Research
Group Testing
This is a thing I wrote a while ago for a research proposal.
You are in charge of a large army. Suppose you wish to screen your soldiers for a rare disease by taking samples of their blood. One approach would be to test each soldier's blood individually; however, conducting so many tests would be costly and time-consuming, and almost all the tests would come back negative. Instead, a better strategy would be to pool blood samples together and test these pooled samples - a testing pool consisting of entirely disease-free blood would yield a negative result, while a testing pool containing any diseased blood would yield a positive result. (The test is usually assumed to be perfectly reliable - an assumption I hope to relax.) After a relatively small number of these pooled tests, it should be possible to deduce which of the original blood samples carried the disease.
Determining effective ways to pool samples in order to detect with certainty which soldiers have the disease (or are defective) is called group testing. Group testing is traditionally thought of as a combinatorial problem, the task being to find a combination of testing pools that ensures accurate reconstruction of the defective set.
While the theory of group testing has obvious applications in pathology, it is also applicable to DNA sequencing in genomics, to spectrum manage-ment in engineering, and to population modelling in statistics, as well as having theoretical interest to combinatorialists and probabilists.
Recent work by Atia and Saligrama, and in Bristol by Sejdinovic and Johnson, has outlined a possible connection between group testing and the informa-tion theoretic problem of communication over a noisy channel. In information theory, we wish to deduce the message sent from a series of transmitted signals; similarly, in group testing, we wish to deduce the defective set from a series of test outcomes.
The rich probabilistic theory developed around the problem of communication could lead to important insights into group testing, especially in areas where traditional combinatorial techniques have fallen short. Two areas show early promise: dealing with unreliable tests, and finding pooling schemes that are computationally feasible, rather than just theoretically possible. Noisy testing models assume that the tests do not always work perfectly, but that erroneous outcomes can occur (based on some probabilistic model), similar to the noisy communication channels of information theory. In fact, an information theoretic approach could potentially offer insight into a much wider class of testing models, such as testing for multiple diseases at once, allowing the use of feedback (past testing results influencing the make-up of future pools), and requiring only partial reconstruction of the defective set. Practical algorithms for group testing are obviously of vital importance for real-life applications, an issue that combinatorialists have rarely addressed. Modern information theoretic decoding algorithms, such as message passing and its variants, offer great promise here.
Exploration of the connection between group testing and information theory is at a very early stage.
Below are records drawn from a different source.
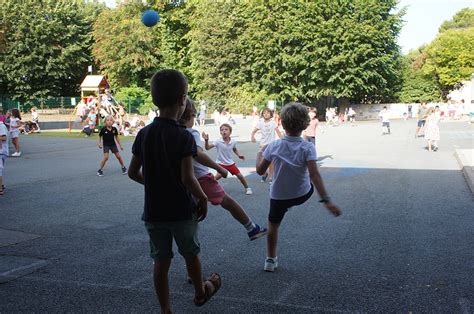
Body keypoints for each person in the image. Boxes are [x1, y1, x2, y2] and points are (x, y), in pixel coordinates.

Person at [127, 69, 221, 312]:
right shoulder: (184, 137)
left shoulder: (144, 134)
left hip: (154, 213)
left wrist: (155, 184)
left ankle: (166, 309)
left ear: (155, 99)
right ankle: (201, 292)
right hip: (181, 210)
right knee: (190, 253)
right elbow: (188, 177)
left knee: (161, 261)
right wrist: (202, 198)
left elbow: (132, 172)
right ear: (182, 100)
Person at [256, 102, 341, 272]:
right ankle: (289, 204)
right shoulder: (307, 147)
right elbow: (315, 175)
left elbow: (260, 171)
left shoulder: (273, 146)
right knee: (304, 184)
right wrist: (326, 200)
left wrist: (260, 154)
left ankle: (270, 260)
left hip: (279, 196)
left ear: (282, 124)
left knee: (273, 225)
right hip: (302, 194)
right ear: (305, 124)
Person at [179, 98, 267, 240]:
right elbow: (198, 153)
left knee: (190, 206)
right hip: (200, 177)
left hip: (182, 177)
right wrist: (219, 168)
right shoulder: (192, 133)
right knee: (227, 201)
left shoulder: (172, 132)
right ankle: (251, 228)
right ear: (191, 116)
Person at [203, 124, 253, 195]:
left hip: (230, 163)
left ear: (230, 132)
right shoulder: (217, 141)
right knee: (218, 176)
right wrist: (206, 141)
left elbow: (234, 149)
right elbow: (207, 148)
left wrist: (239, 155)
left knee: (240, 176)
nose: (224, 131)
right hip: (220, 164)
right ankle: (206, 189)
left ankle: (247, 188)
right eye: (222, 130)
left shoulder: (233, 141)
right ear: (220, 132)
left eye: (226, 129)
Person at [250, 108, 282, 183]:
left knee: (271, 162)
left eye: (268, 113)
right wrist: (252, 137)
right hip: (263, 144)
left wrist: (282, 140)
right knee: (262, 161)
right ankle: (264, 173)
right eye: (264, 113)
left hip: (271, 144)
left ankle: (271, 176)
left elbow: (278, 132)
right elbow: (254, 131)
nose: (266, 114)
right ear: (262, 115)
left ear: (271, 114)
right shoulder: (260, 123)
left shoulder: (273, 123)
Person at [0, 116, 8, 195]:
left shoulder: (1, 126)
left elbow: (4, 138)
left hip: (1, 152)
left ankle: (0, 188)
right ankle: (1, 185)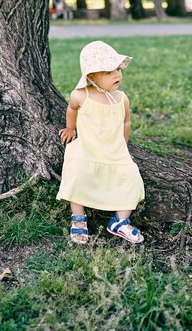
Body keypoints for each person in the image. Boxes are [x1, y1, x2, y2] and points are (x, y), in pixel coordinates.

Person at [56, 40, 145, 244]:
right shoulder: (81, 95)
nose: (117, 75)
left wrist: (123, 146)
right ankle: (78, 218)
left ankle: (120, 221)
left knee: (131, 177)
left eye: (118, 70)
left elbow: (126, 122)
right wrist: (70, 128)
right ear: (91, 76)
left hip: (113, 150)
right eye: (108, 72)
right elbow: (72, 110)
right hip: (87, 148)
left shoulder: (121, 98)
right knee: (78, 174)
In particular, there is currently no group testing equivalent of Shannon's celebrated channel coding theorem, which gives the maximum possible rate of communication in terms of statistical characteristics of a channel model. A "Shannon's theorem of group testing" could determine how many tests are needed to recover the defective set in terms of statistical characteristics of test outcomes.
I developed an interest in group testing while studying for my PhD in information theory. However, due to funding limitations from an industrial sponsor, I was unable to spend as much time working in this area as I would have liked. A recent part-time research assistant post with Sejdinovic has given me the opportunity to become well-acquainted with the group testing literature, and I have started to spend some time working on this problem, with promising early results.
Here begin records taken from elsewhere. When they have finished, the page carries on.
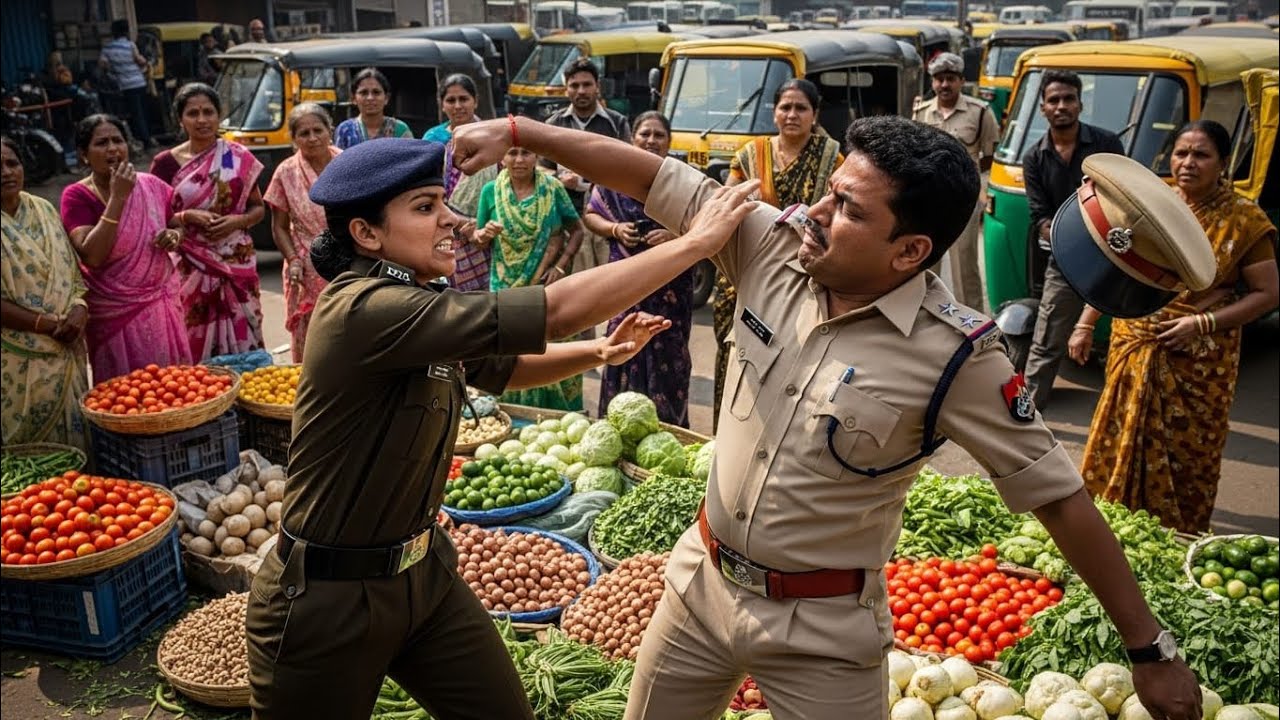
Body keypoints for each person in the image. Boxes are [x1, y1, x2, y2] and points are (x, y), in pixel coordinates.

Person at [451, 114, 1205, 720]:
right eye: (829, 191)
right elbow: (650, 176)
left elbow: (1059, 498)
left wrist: (1151, 650)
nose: (814, 211)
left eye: (847, 208)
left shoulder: (960, 357)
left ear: (909, 250)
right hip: (698, 586)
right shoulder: (771, 247)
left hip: (825, 630)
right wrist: (522, 132)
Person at [245, 136, 756, 720]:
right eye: (425, 208)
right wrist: (696, 244)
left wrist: (598, 354)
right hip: (328, 600)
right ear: (366, 234)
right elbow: (555, 309)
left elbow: (499, 368)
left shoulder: (413, 298)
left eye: (443, 202)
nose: (453, 221)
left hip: (423, 576)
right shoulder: (365, 309)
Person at [1071, 121, 1279, 534]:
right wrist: (1083, 324)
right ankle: (1110, 531)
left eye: (1201, 154)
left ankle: (1176, 536)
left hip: (1199, 359)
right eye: (1181, 153)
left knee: (1188, 455)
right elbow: (1113, 273)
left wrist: (1202, 323)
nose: (1187, 163)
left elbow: (1269, 293)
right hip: (1134, 340)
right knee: (1118, 439)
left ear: (1223, 163)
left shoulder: (1244, 220)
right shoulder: (1148, 206)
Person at [719, 78, 842, 430]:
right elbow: (728, 202)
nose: (792, 115)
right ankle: (727, 432)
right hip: (743, 268)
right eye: (785, 107)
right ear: (774, 113)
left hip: (800, 273)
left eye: (801, 108)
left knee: (788, 355)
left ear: (814, 114)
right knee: (736, 353)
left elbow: (840, 215)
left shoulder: (832, 157)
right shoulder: (750, 153)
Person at [59, 114, 191, 381]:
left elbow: (177, 225)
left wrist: (174, 236)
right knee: (126, 395)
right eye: (101, 143)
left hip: (159, 304)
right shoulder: (76, 196)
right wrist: (118, 197)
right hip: (113, 313)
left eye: (118, 140)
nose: (112, 149)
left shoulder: (151, 186)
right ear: (84, 155)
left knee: (172, 388)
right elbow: (92, 256)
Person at [1020, 69, 1123, 409]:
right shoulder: (1034, 157)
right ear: (1043, 108)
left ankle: (1130, 410)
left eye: (1068, 99)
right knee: (1047, 339)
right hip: (1065, 260)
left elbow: (1124, 198)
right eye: (1054, 100)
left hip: (1115, 256)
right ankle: (1029, 413)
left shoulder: (1107, 144)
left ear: (1080, 104)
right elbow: (1040, 217)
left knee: (1130, 335)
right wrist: (1072, 240)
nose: (1061, 105)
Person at [583, 112, 694, 426]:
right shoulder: (615, 176)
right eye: (645, 133)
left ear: (669, 142)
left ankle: (670, 429)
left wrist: (676, 236)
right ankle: (616, 427)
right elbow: (592, 214)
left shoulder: (684, 181)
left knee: (668, 352)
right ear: (633, 138)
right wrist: (615, 229)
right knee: (622, 345)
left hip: (671, 283)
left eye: (659, 135)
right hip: (626, 279)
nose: (651, 140)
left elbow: (708, 224)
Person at [150, 83, 266, 360]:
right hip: (189, 265)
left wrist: (235, 222)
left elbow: (258, 208)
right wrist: (187, 216)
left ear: (219, 116)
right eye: (193, 113)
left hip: (235, 261)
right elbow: (155, 218)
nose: (202, 120)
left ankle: (247, 396)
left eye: (208, 112)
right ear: (180, 119)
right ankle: (205, 399)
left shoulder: (237, 156)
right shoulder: (165, 164)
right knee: (193, 338)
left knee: (246, 335)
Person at [474, 144, 585, 410]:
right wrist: (485, 234)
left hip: (544, 287)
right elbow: (478, 238)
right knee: (509, 353)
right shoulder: (491, 191)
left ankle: (555, 414)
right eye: (512, 153)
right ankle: (511, 414)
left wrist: (560, 265)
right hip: (505, 288)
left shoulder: (553, 189)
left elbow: (577, 230)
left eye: (526, 153)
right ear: (502, 158)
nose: (519, 159)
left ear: (536, 157)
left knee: (550, 346)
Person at [1, 136, 90, 449]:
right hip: (15, 356)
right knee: (24, 450)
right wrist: (45, 325)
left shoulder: (43, 209)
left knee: (77, 451)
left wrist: (80, 309)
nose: (6, 172)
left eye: (12, 163)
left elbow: (71, 272)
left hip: (66, 344)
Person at [913, 52, 998, 311]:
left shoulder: (980, 112)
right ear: (933, 82)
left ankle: (971, 323)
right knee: (926, 260)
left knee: (964, 265)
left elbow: (990, 156)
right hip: (930, 198)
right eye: (939, 79)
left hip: (965, 198)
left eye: (950, 78)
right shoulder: (921, 112)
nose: (944, 85)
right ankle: (924, 315)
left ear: (962, 80)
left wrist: (970, 180)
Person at [264, 103, 340, 363]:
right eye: (303, 133)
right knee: (310, 339)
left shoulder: (346, 163)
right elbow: (279, 226)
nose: (312, 138)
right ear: (293, 139)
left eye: (317, 130)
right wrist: (294, 259)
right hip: (305, 269)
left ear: (330, 130)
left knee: (347, 330)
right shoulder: (286, 172)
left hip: (347, 265)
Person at [544, 57, 632, 277]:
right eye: (574, 85)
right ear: (566, 90)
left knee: (607, 280)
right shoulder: (554, 124)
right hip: (566, 221)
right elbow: (540, 169)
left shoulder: (617, 122)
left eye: (587, 85)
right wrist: (558, 178)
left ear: (597, 87)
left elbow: (629, 165)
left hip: (608, 218)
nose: (581, 91)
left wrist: (598, 180)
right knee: (571, 283)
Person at [419, 75, 498, 291]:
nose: (457, 106)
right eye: (451, 100)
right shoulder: (433, 137)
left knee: (486, 296)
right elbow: (424, 184)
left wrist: (480, 227)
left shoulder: (492, 134)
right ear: (442, 104)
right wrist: (459, 222)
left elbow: (503, 183)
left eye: (464, 99)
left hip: (486, 229)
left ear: (476, 101)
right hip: (444, 225)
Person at [97, 19, 153, 149]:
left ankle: (141, 138)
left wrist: (114, 68)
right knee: (142, 112)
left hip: (124, 85)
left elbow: (102, 64)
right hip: (139, 82)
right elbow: (140, 61)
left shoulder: (107, 48)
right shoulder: (130, 45)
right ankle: (146, 139)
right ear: (126, 31)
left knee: (135, 112)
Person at [333, 68, 414, 150]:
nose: (370, 98)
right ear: (353, 98)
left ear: (386, 98)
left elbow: (411, 161)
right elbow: (339, 161)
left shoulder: (400, 129)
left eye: (376, 92)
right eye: (364, 93)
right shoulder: (345, 130)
In particular, I have identified an important condition under which many information theoretic principles can be applied. Although I have been able to prove a "Shannon theorem" for some very simple models, a complete theory for the general case would be of great value in both group testing and information theory. Specifically, proving theorems where this condition fails to hold is vital to making the work more widely applicable. I hope that the Heilbronn fellowship programme at the University of Bristol will give me the time and freedom to make further breakthroughs.